# Queues (Feb 13)

Sorry, website's kinda behind lately because of A1 grading + thesis... will try to get it back up to speed at the end of reading week.

[circle dequeue methods][2KB](txt)

### Amortized Cost (question 6)

The amortized cost is like an average cost. For example, the amortized cost of the add() function for n elements into an array, would be the sum of the individual costs of adding each element, divided by n. If there are 10 elements to be added, but the array is only size 8, then the first 8 adds will cost 1 unit. However, when we try to add the 9th element, the existing array has to be copied to a bigger array, meaning the 9th add operation will cost 8 units for copying the existing elements, plus 1 unit for adding the 9th element. The 10th element will just be 1 unit again, assuming we increased the array to at least size 10.

*operations are simplified, and assumed to cost just 1 unit of time

From above, we can see that the cost of an add() operation becomes much more expensive if we have to resize the underlying static array.
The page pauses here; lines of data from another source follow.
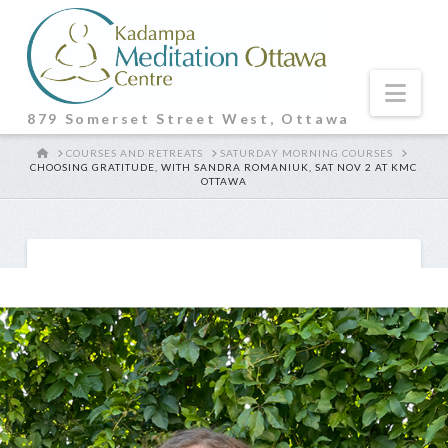
Nav
879 Somerset Street West, Ottawa
HOME
COURSES AND RETREATS
SATURDAY MORNING COURSES
CHOOSING GRATITUDE, WITH SANDRA ROMANIUK, SAT NOV 2 AT KMC
OTTAWA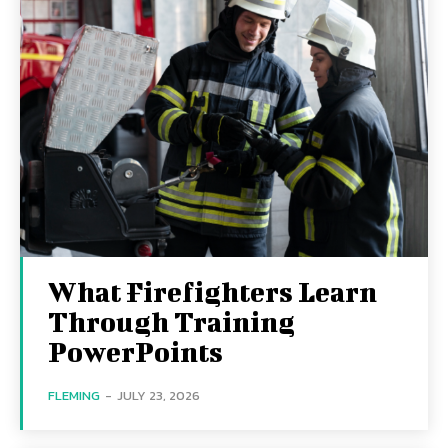
What Firefighters Learn
Through Training
PowerPoints
FLEMING
-
JULY 23, 2026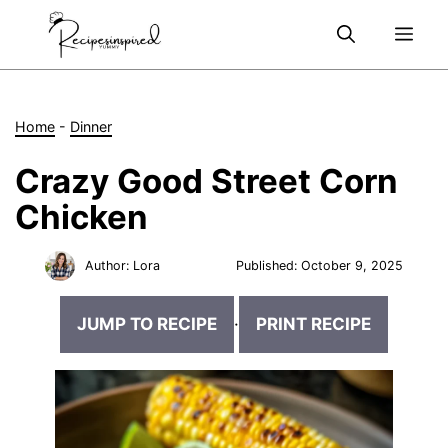
Skip
Me
to
content
Home
-
Dinner
Crazy Good Street Corn
Chicken
Author:
Lora
Published:
October 9, 2025
JUMP TO RECIPE
·
PRINT RECIPE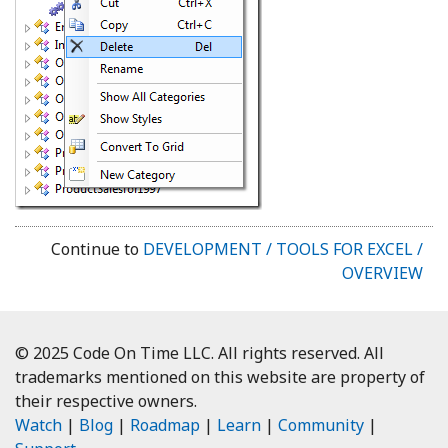
Continue to
DEVELOPMENT / TOOLS FOR EXCEL /
OVERVIEW
© 2025 Code On Time LLC. All rights reserved. All
trademarks mentioned on this website are property of
their respective owners.
Watch
|
Blog
|
Roadmap
|
Learn
|
Community
|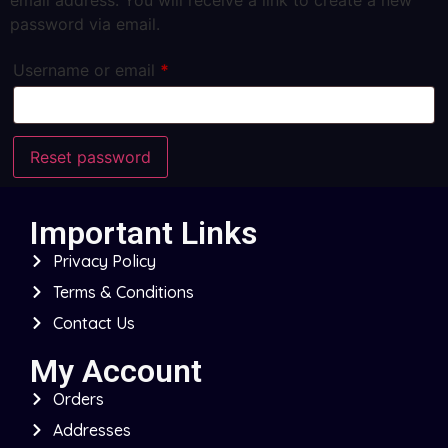
email address. You will receive a link to create a new
password via email.
Username or email
*
Reset password
Important Links
Privacy Policy
Terms & Conditions
Contact Us
My Account
Orders
Addresses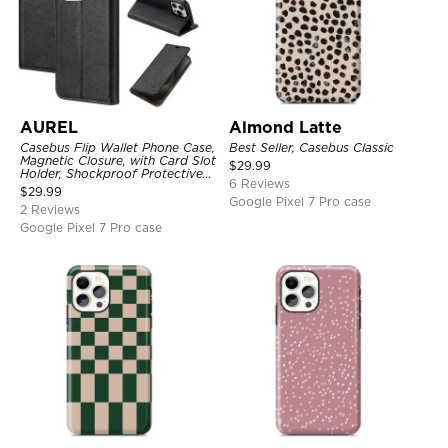
AUREL
Almond Latte
Casebus Flip Wallet Phone Case,
Best Seller, Casebus Classic
Magnetic Closure, with Card Slot
$
29.99
Holder, Shockproof Protective
6 Reviews
Cover
$
29.99
Google Pixel 7 Pro case
2 Reviews
Google Pixel 7 Pro case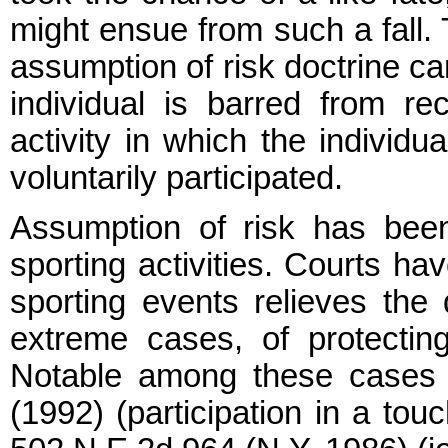
might ensue from such a fall.
assumption of risk doctrine c
individual is barred from rec
activity in which the individu
voluntarily participated.
Assumption of risk has bee
sporting activities. Courts hav
sporting events relieves the 
extreme cases, of protecting 
Notable among these cases a
(1992) (participation in a tou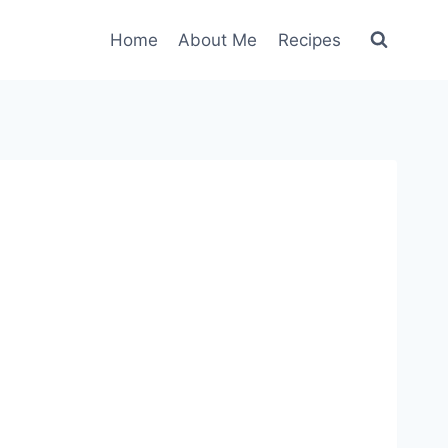
Home
About Me
Recipes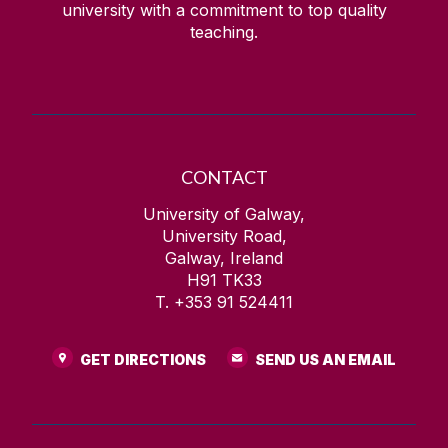
university with a commitment to top quality
teaching.
CONTACT
University of Galway,
University Road,
Galway, Ireland
H91 TK33
T. +353 91 524411
GET DIRECTIONS
SEND US AN EMAIL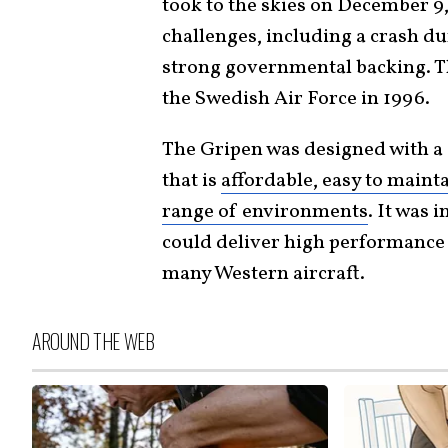
took to the skies on December 9
challenges, including a crash dur
strong governmental backing. The
the Swedish Air Force in 1996.
The Gripen was designed with a c
that is
affordable, easy to mainta
range of environments
. It was 
could deliver high performance 
many Western aircraft.
AROUND THE WEB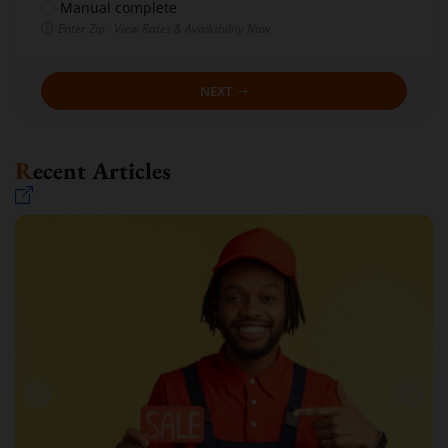
Manual complete
Enter Zip · View Rates & Availability Now
NEXT
Recent Articles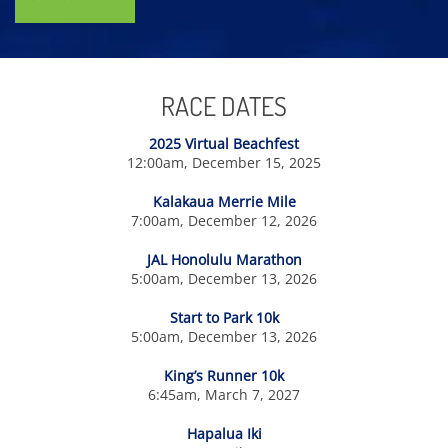
RACE DATES
2025 Virtual Beachfest
12:00am, December 15, 2025
Kalakaua Merrie Mile
7:00am, December 12, 2026
JAL Honolulu Marathon
5:00am, December 13, 2026
Start to Park 10k
5:00am, December 13, 2026
King’s Runner 10k
6:45am, March 7, 2027
Hapalua Iki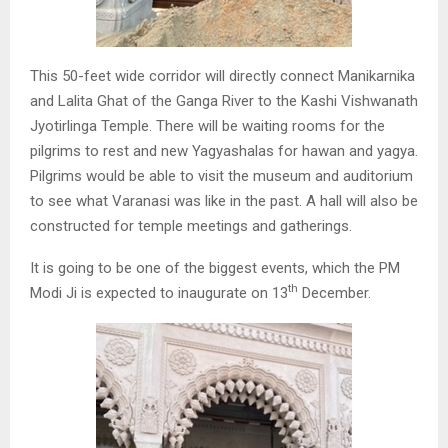
This 50-feet wide corridor will directly connect Manikarnika
and Lalita Ghat of the Ganga River to the Kashi Vishwanath
Jyotirlinga Temple. There will be waiting rooms for the
pilgrims to rest and new Yagyashalas for hawan and yagya.
Pilgrims would be able to visit the museum and auditorium
to see what Varanasi was like in the past. A hall will also be
constructed for temple meetings and gatherings.
It is going to be one of the biggest events, which the PM
th
Modi Ji is expected to inaugurate on 13
December.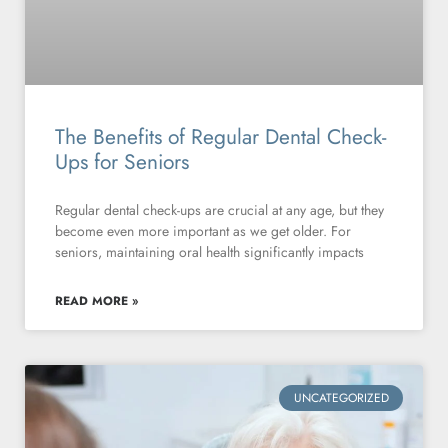
The Benefits of Regular Dental Check-
Ups for Seniors
Regular dental check-ups are crucial at any age, but they
become even more important as we get older. For
seniors, maintaining oral health significantly impacts
READ MORE »
UNCATEGORIZED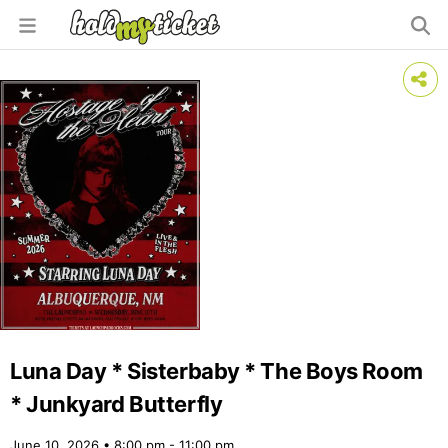
Luna Day * Sisterbaby * The Boys Room
* Junkyard Butterfly
June 10, 2026 • 8:00 pm - 11:00 pm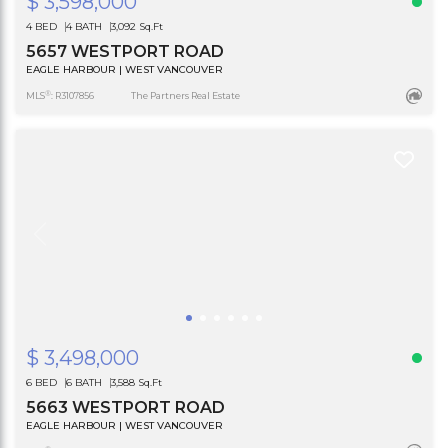
$ 3,598,000
4 BED
4 BATH
3,092 Sq.Ft
5657 WESTPORT ROAD
EAGLE HARBOUR | WEST VANCOUVER
®
MLS
: R3107856
The Partners Real Estate
$ 3,498,000
6 BED
6 BATH
3,588 Sq.Ft
5663 WESTPORT ROAD
EAGLE HARBOUR | WEST VANCOUVER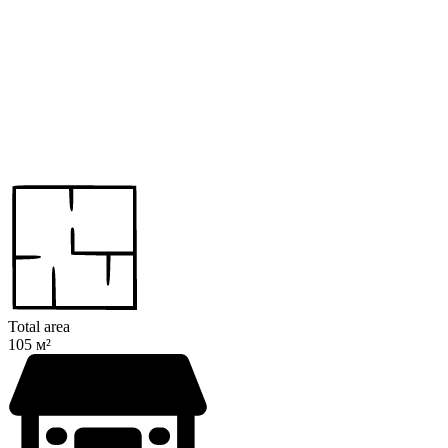
Total area
105 м²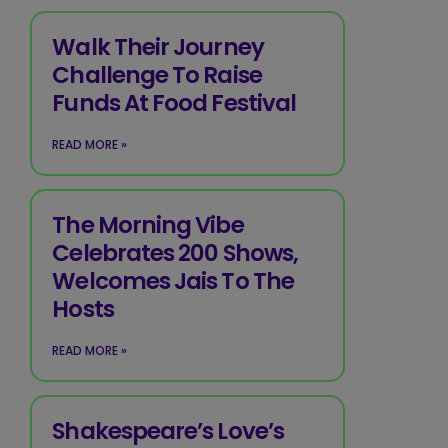
Walk Their Journey
Challenge To Raise
Funds At Food Festival
READ MORE »
The Morning Vibe
Celebrates 200 Shows,
Welcomes Jais To The
Hosts
READ MORE »
Shakespeare’s Love’s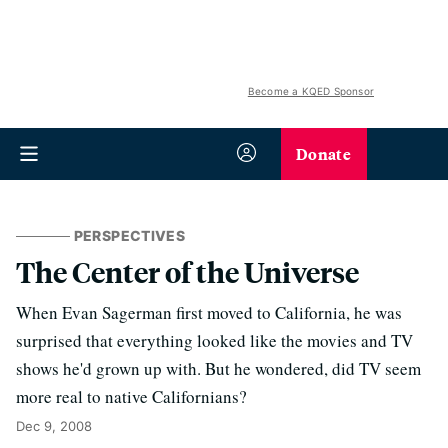
Become a KQED Sponsor
Donate
PERSPECTIVES
The Center of the Universe
When Evan Sagerman first moved to California, he was
surprised that everything looked like the movies and TV
shows he'd grown up with. But he wondered, did TV seem
more real to native Californians?
Dec 9, 2008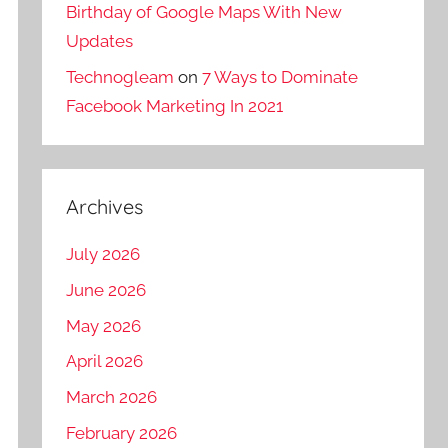
Birthday of Google Maps With New
Updates
Technogleam
on
7 Ways to Dominate
Facebook Marketing In 2021
Archives
July 2026
June 2026
May 2026
April 2026
March 2026
February 2026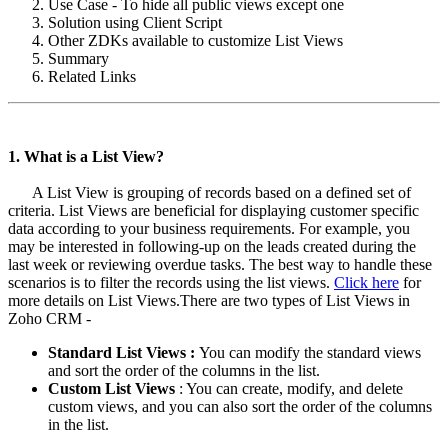
Use Case - To hide all public views except one
Solution using Client Script
Other ZDKs available to customize List Views
Summary
Related Links
1. What is a List View?
A List View is grouping of records based on a defined set of
criteria. List Views are beneficial for displaying customer specific
data according to your business requirements. For example, you
may be interested in following-up on the leads created during the
last week or reviewing overdue tasks. The best way to handle these
scenarios is to filter the records using the list views.
Click here
for
more details on List Views.There are two types of List Views in
Zoho CRM -
Standard List Views :
You can modify the standard views
and sort the order of the columns in the list.
Custom List Views
: You can create, modify, and delete
custom views, and you can also sort the order of the columns
in the list.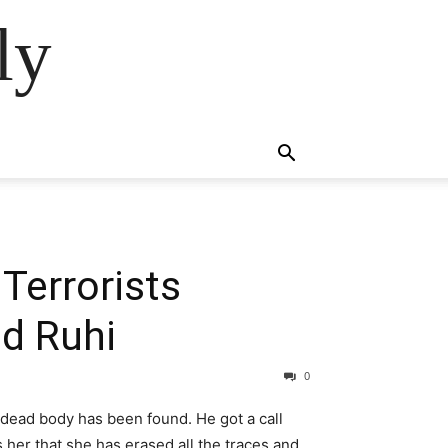
ly
Terrorists
d Ruhi
0
 dead body has been found. He got a call
ls her that she has erased all the traces and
**Case 1: Double the array whenever it is full.**

We assume the cost of copying an element is just 1 unit. Every time the array is full, we double the size of it. When we double the size, we have to copy the existing elements.

Starting with an array of size 1, and adding n elements...

Current array size |
Cost to copy existing elements |
New array size |

1 | 1 | 2 |

2 | 2 | 4 |

4 | 4 | 8 |

8 | 8 | 16 |

... | ... | ... |

n/2 | n/2 | n |

As you can see, the total cost to copy the existing elements, until we reach array size n, is:

1+2+4+ ... + n/2 + n < 2n

We know the sum is less than 2n, because n is half of 2n, n/2 is half of n, etc. The way the values decrease in size guarantees that the total sum will never reach 2n.

With a total cost of 2n, and n add() operations, the amortized cost is 2n/n = 2, which is Θ(1).

**Case 2: Incrase array size by a constant whenever it is full.**

Let's say we increase by size by 5 every time the array is full.

This means that given n elements to add, we have to copy the existing array n/5 times. We know this because every five elements will fill up the array once, forcing it resize (therefore copy).

When we copy the existing array, the existing elements in in the order of n. To do this operation n/5 times, we get a total cost in the order of n^{2}. Dividing the total cost by n add operations gives us an amortized cost of Θ(n).